Y = np.array([1, 2]*14)
X = np.random.uniform(size=[len(Y), 100])
n_iter = 1000
ansMat = np.full((len(Y), n_iter), np.nan)
for i in range(n_iter):
    # Get train/test index
    train = np.random.choice(range(len(Y)), size=int(0.5*len(Y)), replace=False, p=None)
    if len(np.unique(Y)) == 1:
        continue
    test = np.array([i for i in range(len(Y)) if i not in train])
    # train model
    mod = SVC(probability=False)
    mod.fit(X=X[train, :], y=Y[train])
    # predict and collect answer
    ansMat[test, i] = mod.predict(X[test, :])
ans = np.nanmean(ansMat, axis=1)
fpr, tpr, thresholds = roc_curve(Y, ans, pos_label=1)
print(auc(fpr, tpr))`

Upvotes: 1

Views: 1522

Answers (2)

Elena Doe
Elena Doe

Reputation: 1

There are a couple of things to be mentioned here. First and foremost, as was previously touched upon by vvjn, the AUC should be computed within each CV loop. It also should be computed using predicted probabilities, rather than binary labels. Currently, you are predicting binary labels and then you take the mean of finite values (np.nanmean), which is not the same as using the predicted probabilities in each CV fold. You would need to change

mod = SVC(probability=False)
mod.fit(X=X[train, :], y=Y[train])
# predict and collect answer
ansMat[test, i] = mod.predict(X[test, :])

to

mod = SVC(probability=True)
pred_score = SVC.predict_proba(X[test, :])[:,1]
fpr_tmp, tpr_tmp, _ = roc_curve(Y[test], pred_tmp)

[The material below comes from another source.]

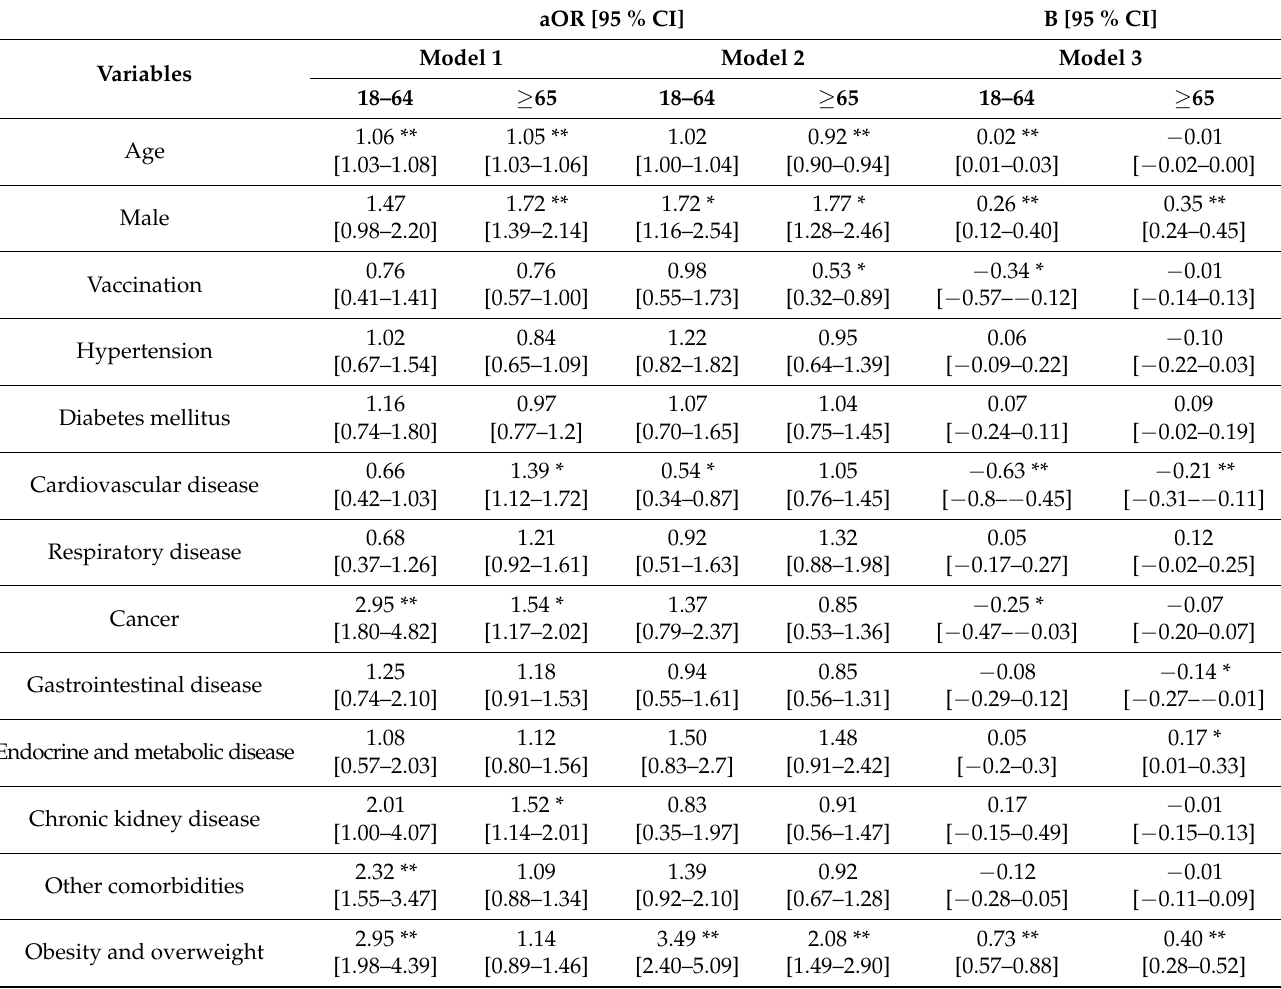
Table 2. Associations between age, sex, vaccination, comorbid diseases, obesity and death, need for ICU admission and severity score of SARS-CoV-2 in patient age groups under 65 years (Age Groups 1 and 2) and over 65 years (Groups 3 and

then append the auc_score to a list and finally compute the mean. This will yield average AUCs more close to 0.5. This will only work, by the way, if you code your labels as 0 and 1, which is more common in Python, instead of 1 and 2.

Minor things: Instead of

# Get train/test index
train = np.random.choice(range(len(Y)), size=int(0.5*len(Y)), 
                         replace=False, p=None)
if len(np.unique(Y)) == 1:
    continue

consider using a stratified train-test split, as available from scikit-learn to make the same number of samples per class available in each fold (i.e., to avoid strong data imbalance). Moreover, the number of input features (in your case 100) can influence your model's performance. It is generally recommended to keep the number of input features low, e.g., less than the included cases (in your case 14 for training, 14 for testing).

Upvotes: 0

vvjn
vvjn

Reputation: 106

You should consider each iteration of cross-validation to be an independent experiment, where you train using the training set, test using the testing set, and then calculate the model skill score (in this case, AUC).

So what you should actually do is calculate the AUC for each CV iteration. And then take the mean of the AUCs.